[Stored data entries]
---

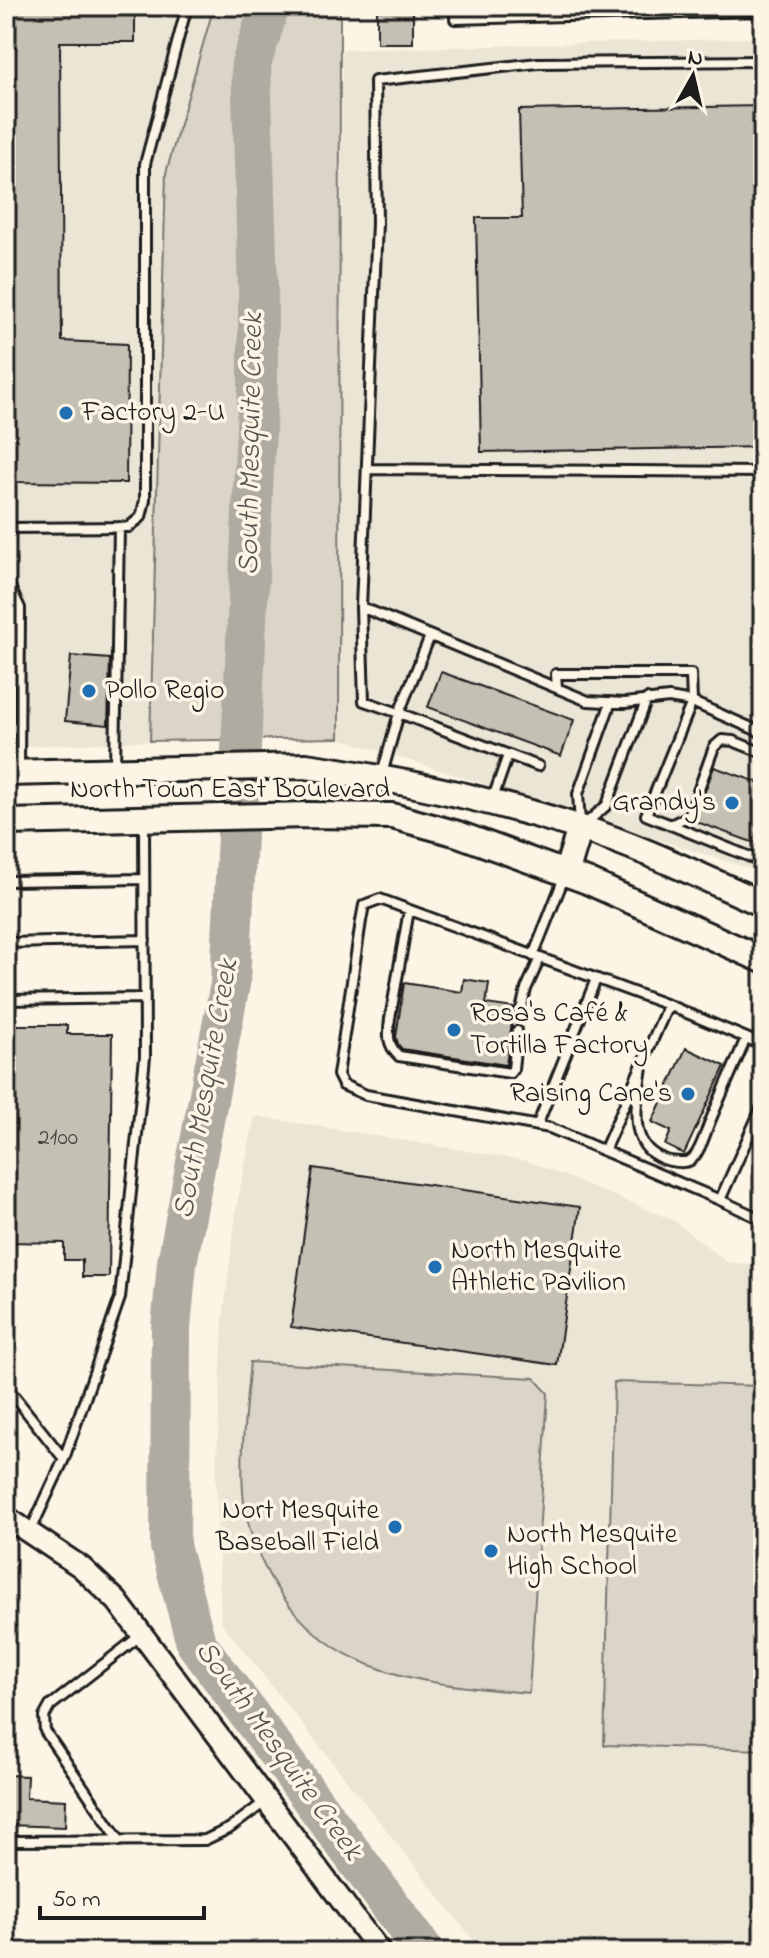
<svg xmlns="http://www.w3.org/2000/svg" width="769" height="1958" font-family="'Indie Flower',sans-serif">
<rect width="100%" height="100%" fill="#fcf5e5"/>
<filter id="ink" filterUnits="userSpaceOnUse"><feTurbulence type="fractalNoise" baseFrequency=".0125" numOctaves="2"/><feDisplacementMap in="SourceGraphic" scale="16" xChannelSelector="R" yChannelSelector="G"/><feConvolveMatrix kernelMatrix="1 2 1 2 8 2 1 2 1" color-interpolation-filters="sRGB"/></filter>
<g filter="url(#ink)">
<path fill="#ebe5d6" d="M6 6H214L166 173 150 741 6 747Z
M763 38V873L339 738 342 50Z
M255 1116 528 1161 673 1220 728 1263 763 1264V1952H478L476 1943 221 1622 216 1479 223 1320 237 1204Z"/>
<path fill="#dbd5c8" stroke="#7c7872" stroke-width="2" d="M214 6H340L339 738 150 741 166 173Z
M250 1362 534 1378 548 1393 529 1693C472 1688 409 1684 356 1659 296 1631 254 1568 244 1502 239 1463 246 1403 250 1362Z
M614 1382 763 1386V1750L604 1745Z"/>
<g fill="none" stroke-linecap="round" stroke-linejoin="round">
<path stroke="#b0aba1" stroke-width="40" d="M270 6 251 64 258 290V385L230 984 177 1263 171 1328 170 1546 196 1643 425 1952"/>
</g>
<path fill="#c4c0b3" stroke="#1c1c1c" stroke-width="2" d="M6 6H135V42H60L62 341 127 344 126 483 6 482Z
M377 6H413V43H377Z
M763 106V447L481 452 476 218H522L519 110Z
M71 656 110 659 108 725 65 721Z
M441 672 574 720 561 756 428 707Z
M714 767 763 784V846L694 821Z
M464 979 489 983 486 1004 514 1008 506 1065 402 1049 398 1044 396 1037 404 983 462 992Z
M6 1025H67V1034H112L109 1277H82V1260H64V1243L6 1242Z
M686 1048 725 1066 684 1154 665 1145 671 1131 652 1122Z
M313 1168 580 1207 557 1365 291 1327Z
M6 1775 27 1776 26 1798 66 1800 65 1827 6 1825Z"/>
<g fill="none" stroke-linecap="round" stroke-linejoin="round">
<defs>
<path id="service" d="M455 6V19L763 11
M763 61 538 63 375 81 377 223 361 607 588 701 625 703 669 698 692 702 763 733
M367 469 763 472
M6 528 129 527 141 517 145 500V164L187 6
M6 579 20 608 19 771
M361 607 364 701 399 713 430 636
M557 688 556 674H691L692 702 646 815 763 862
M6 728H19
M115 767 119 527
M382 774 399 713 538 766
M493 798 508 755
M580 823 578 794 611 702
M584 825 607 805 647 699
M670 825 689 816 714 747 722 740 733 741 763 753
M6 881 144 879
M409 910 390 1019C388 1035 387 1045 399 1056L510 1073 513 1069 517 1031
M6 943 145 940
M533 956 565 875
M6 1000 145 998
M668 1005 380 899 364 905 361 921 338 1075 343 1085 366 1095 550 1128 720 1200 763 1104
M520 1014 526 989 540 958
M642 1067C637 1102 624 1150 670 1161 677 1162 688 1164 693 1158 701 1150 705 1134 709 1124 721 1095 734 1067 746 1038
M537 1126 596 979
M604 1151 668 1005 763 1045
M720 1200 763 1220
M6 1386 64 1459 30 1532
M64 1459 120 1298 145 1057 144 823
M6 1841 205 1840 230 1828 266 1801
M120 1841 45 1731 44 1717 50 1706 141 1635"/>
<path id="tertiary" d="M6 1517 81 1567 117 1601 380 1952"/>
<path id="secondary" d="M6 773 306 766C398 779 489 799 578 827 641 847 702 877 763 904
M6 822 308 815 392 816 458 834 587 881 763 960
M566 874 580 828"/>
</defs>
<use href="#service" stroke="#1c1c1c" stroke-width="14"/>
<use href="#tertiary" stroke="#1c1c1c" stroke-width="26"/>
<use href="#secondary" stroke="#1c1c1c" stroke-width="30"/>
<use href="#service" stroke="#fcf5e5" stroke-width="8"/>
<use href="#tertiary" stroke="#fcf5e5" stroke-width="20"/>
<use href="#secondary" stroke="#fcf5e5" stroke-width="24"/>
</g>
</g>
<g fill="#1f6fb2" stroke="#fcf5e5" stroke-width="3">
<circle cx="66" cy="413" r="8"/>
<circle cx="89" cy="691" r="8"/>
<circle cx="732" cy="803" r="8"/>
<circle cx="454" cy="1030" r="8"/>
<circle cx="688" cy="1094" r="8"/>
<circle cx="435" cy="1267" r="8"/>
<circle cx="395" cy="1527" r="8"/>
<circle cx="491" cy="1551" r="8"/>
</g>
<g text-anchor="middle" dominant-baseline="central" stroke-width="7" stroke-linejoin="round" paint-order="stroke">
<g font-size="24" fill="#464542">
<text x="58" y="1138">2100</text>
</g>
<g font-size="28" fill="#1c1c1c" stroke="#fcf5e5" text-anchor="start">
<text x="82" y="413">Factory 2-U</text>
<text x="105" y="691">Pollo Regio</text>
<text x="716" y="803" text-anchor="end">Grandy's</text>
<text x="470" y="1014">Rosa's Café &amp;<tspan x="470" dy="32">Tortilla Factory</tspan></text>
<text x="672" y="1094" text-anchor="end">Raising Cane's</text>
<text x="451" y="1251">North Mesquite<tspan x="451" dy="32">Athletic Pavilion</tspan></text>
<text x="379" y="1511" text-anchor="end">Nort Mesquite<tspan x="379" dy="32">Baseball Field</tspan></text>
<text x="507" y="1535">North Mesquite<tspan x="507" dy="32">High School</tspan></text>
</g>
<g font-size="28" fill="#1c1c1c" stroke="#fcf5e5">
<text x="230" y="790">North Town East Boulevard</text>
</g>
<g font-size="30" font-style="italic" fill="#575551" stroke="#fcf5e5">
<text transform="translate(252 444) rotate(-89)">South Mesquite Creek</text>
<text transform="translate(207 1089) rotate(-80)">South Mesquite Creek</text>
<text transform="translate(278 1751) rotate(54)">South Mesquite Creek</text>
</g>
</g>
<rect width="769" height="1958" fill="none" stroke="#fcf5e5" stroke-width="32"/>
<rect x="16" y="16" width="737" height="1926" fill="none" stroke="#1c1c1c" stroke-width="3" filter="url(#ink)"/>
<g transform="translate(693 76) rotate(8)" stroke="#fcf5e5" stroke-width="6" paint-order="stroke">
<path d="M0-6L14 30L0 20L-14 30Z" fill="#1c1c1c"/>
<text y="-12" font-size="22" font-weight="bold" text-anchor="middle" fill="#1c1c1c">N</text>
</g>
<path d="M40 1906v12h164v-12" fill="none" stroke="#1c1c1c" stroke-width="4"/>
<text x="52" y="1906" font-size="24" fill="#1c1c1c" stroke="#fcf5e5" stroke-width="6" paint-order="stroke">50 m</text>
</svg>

---

| Problem description |
How many of the lines above contain the string "Creek"? Give the count alone.

| Solution |
3